Instructions for the task | Each line of the records below that holds "lines" should be copied out.

Supplied material |
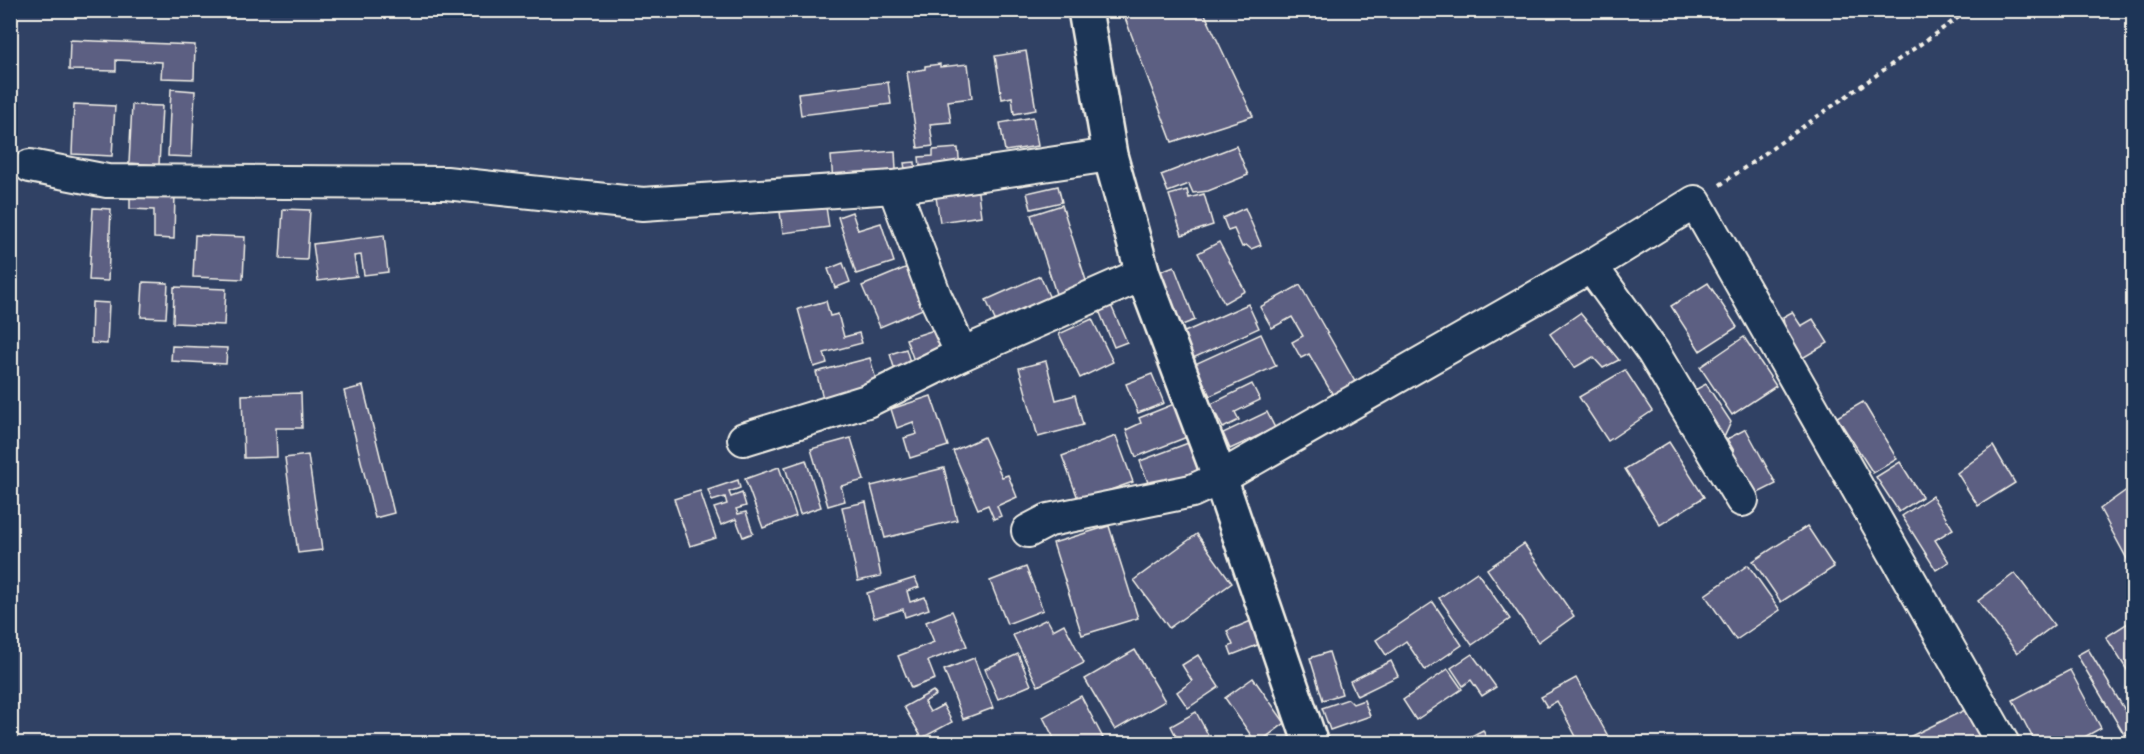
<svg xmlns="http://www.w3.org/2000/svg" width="2144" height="754" font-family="Mali,sans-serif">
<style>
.building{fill:#5c5e82;stroke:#f4f1e8;stroke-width:1.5}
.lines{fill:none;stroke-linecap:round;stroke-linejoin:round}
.minor-casing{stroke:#f4f1e8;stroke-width:36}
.tertiary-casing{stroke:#f4f1e8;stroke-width:38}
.path{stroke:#f4f1e8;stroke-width:4;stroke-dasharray:4.5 4.5;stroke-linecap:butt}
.minor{stroke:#1d3557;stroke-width:32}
.tertiary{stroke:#1d3557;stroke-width:33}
</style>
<rect width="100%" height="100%" fill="#304164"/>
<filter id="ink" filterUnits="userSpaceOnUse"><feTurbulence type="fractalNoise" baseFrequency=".0167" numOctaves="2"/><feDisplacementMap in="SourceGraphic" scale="12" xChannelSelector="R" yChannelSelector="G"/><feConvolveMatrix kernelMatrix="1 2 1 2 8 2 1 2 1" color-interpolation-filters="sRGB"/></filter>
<g filter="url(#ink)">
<g class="building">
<polygon points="1122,10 1203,10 1253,116 1172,142"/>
<polygon points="70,40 195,45 194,79 161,78 162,62 116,60 116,71 69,70"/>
<polygon points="1026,51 1036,110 1014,114 1012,97 1002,99 995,56"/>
<polygon points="940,64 940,67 968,64 972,98 948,101 951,122 930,124 933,146 918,148 907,72 925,69 925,66"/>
<polygon points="888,82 891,104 801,115 798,93"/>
<polygon points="171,89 195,91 192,157 168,156"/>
<polygon points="74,104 115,106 112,156 72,154"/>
<polygon points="132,105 162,106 159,165 129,163"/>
<polygon points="10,106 19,106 17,159 10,159"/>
<polygon points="1033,117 1038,146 1005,151 1000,123"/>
<polygon points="1236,146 1248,175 1208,191 1193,193 1189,184 1168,192 1161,175"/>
<polygon points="958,148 960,168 921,176 919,157 933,156 933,150"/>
<polygon points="895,151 896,170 905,169 904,163 915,162 916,175 833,182 831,156"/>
<polygon points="977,185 981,216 940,222 935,191"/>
<polygon points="1058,186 1062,202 1031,209 1027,193"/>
<polygon points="1187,190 1189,198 1204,194 1213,225 1182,235 1169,195"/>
<polygon points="130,192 175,192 174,239 154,238 154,210 130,209"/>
<polygon points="1062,205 1089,290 1058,300 1031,215"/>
<polygon points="826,207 829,227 783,233 780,212"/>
<polygon points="93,208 111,209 108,281 89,280"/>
<polygon points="1245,208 1261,245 1251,249 1246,245 1242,247 1234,229 1228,231 1223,218"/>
<polygon points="283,209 310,210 307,260 280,259"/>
<polygon points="852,212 858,230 881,223 894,262 856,274 838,217"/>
<polygon points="195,235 245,237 243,279 193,277"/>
<polygon points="384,235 388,272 364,275 361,255 354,256 357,276 318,281 313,244"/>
<polygon points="1219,242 1245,291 1224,303 1198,253"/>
<polygon points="843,263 850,282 835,288 828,269"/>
<polygon points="910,266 932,305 880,327 862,286"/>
<polygon points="1174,266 1195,320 1177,327 1156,273"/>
<polygon points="1040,276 1053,305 999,329 986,300"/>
<polygon points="143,282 168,283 166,318 141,317"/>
<polygon points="1708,283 1737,327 1700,351 1671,306"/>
<polygon points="1300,285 1358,387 1341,396 1338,392 1333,395 1309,354 1301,358 1292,342 1303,336 1292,317 1272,328 1260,307"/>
<polygon points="174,287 226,289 224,325 173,323"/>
<polygon points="826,301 830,316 838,314 844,337 859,333 862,343 824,353 827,363 814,367 798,309"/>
<polygon points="92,302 109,303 107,344 91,343"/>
<polygon points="1110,303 1127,342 1114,347 1098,308"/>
<polygon points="1248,304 1259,328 1191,359 1180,334"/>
<polygon points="1792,312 1801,326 1813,319 1828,343 1799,360 1786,339 1783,317"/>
<polygon points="1580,313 1619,360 1603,368 1593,357 1574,368 1550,334"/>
<polygon points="1092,319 1113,362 1080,378 1059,334"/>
<polygon points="934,330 944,359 917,369 906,339"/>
<polygon points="1261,334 1276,366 1210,396 1195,364"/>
<polygon points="1744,337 1776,386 1732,415 1700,367"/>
<polygon points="172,346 227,348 226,364 171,361"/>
<polygon points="906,349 912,369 896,374 890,354"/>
<polygon points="870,358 879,391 825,406 816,372"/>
<polygon points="1046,361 1056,400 1075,395 1083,425 1038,437 1019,368"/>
<polygon points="1625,370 1652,411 1608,441 1579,397"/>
<polygon points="1152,374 1164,403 1138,413 1126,384"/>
<polygon points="1252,384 1260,400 1235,412 1239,420 1223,428 1211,404"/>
<polygon points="1706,384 1731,422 1721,444 1682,397"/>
<polygon points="363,386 394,513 375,518 344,391"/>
<polygon points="301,393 302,428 276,428 277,457 244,458 242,395"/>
<polygon points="931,396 948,446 910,458 904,438 917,434 913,422 897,428 891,409"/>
<polygon points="1863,402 1897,459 1873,473 1837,417"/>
<polygon points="1174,404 1187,437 1136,457 1126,430 1141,423 1139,418"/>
<polygon points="1267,412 1275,428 1230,449 1223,433"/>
<polygon points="1746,429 1776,484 1744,500 1721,458 1734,451 1727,439"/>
<polygon points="1116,436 1133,482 1079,501 1062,456"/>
<polygon points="984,437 1002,477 1008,475 1017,497 997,506 1001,516 994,519 988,505 978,509 953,451"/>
<polygon points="851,438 864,480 841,486 845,501 828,506 811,449"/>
<polygon points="1191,442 1201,469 1150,488 1140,461"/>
<polygon points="1669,442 1704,497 1660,525 1625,469"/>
<polygon points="1993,446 2015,483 1978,506 1957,473"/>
<polygon points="308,455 322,550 298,553 285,458"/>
<polygon points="806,460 821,507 800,514 785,467"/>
<polygon points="1900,462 1922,497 1899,512 1876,477"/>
<polygon points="779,467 796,516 763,528 745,479"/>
<polygon points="944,468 957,520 885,538 871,486"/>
<polygon points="738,480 740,488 729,492 731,497 742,493 746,506 736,509 738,514 746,512 753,533 743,537 736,519 721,525 714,508 727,504 725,497 712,501 708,490"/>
<polygon points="2128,489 2134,498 2133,570 2100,509"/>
<polygon points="700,491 716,538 690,546 674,499"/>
<polygon points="1932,496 1953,529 1935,540 1949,562 1936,570 1902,516"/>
<polygon points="866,502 881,576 858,581 842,507"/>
<polygon points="1109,526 1138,618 1082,635 1053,543"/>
<polygon points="1807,526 1834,567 1781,602 1753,561"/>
<polygon points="1197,534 1232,583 1169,628 1134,580"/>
<polygon points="1524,544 1574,616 1538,642 1487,569"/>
<polygon points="1748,565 1780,610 1736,640 1705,595"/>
<polygon points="1026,567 1043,610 1007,624 990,581"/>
<polygon points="1477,572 1510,619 1472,645 1439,598"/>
<polygon points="2015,573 2054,625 2017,653 1978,601"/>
<polygon points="915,578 919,587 907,591 910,602 925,597 929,609 905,617 903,609 874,618 867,593"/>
<polygon points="1433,602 1462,645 1425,670 1406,641 1386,655 1376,640"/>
<polygon points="952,611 967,646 928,661 935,679 911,688 898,656 934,642 926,622"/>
<polygon points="1047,619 1053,630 1064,624 1084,663 1038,686 1013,635"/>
<polygon points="2134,619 2134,681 2106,637"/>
<polygon points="1251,621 1260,644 1232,655 1229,647 1233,645 1227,631"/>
<polygon points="2088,649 2126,712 2134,707 2134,731 2125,736 2077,655"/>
<polygon points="1135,650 1165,701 1115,730 1085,679"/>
<polygon points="1329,652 1342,694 1323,700 1310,658"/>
<polygon points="1018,654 1031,685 998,699 985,669"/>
<polygon points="1472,654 1496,687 1482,696 1471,680 1463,686 1451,668"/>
<polygon points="1198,655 1219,687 1188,708 1177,692 1192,681 1182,665"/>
<polygon points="974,658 993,708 963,719 944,670"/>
<polygon points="1391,661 1398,676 1357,696 1350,681"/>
<polygon points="1448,669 1462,689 1416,720 1403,700"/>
<polygon points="2070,670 2101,728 2072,744 2036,744 2013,700"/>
<polygon points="1253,678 1285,723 1257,744 1225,698"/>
<polygon points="1576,678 1609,738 1599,744 1580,744 1557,701 1547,707 1541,697"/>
<polygon points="933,691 936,695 924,702 930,712 943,705 952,722 922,738 904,707"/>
<polygon points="1081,696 1103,738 1092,744 1057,744 1043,717"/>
<polygon points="1348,699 1353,704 1364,700 1370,716 1330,730 1322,708"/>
<polygon points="1971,707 1988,744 1902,744 1901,741"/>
<polygon points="1196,712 1213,744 1180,744 1171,726"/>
<polygon points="1483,730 1489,744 1456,744"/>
</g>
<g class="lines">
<defs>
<g id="minor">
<polyline points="30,166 107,181 446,183 643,204 894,187 1110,155"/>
<polyline points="894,187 935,296 962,354"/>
<polyline points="1591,266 1653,352 1742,500"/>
<polyline points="744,439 867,401 962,354 1143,274"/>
<polyline points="1028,531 1049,520 1192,491 1220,478 1591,266 1695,202 2003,744"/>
</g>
<polyline id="tertiary" points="1085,10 1110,155 1143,274 1220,478 1311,744"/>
</defs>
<use href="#minor" class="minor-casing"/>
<use href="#tertiary" class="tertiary-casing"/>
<polyline class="path" points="1720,185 1969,10"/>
<use href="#minor" class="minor"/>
<use href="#tertiary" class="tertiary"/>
</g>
</g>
<rect width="2144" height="754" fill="none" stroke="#1d3557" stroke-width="36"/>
<rect x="18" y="18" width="2108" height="718" fill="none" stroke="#f4f1e8" stroke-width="2" filter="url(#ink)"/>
</svg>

Task answer |
.lines{fill:none;stroke-linecap:round;stroke-linejoin:round}
<g class="lines">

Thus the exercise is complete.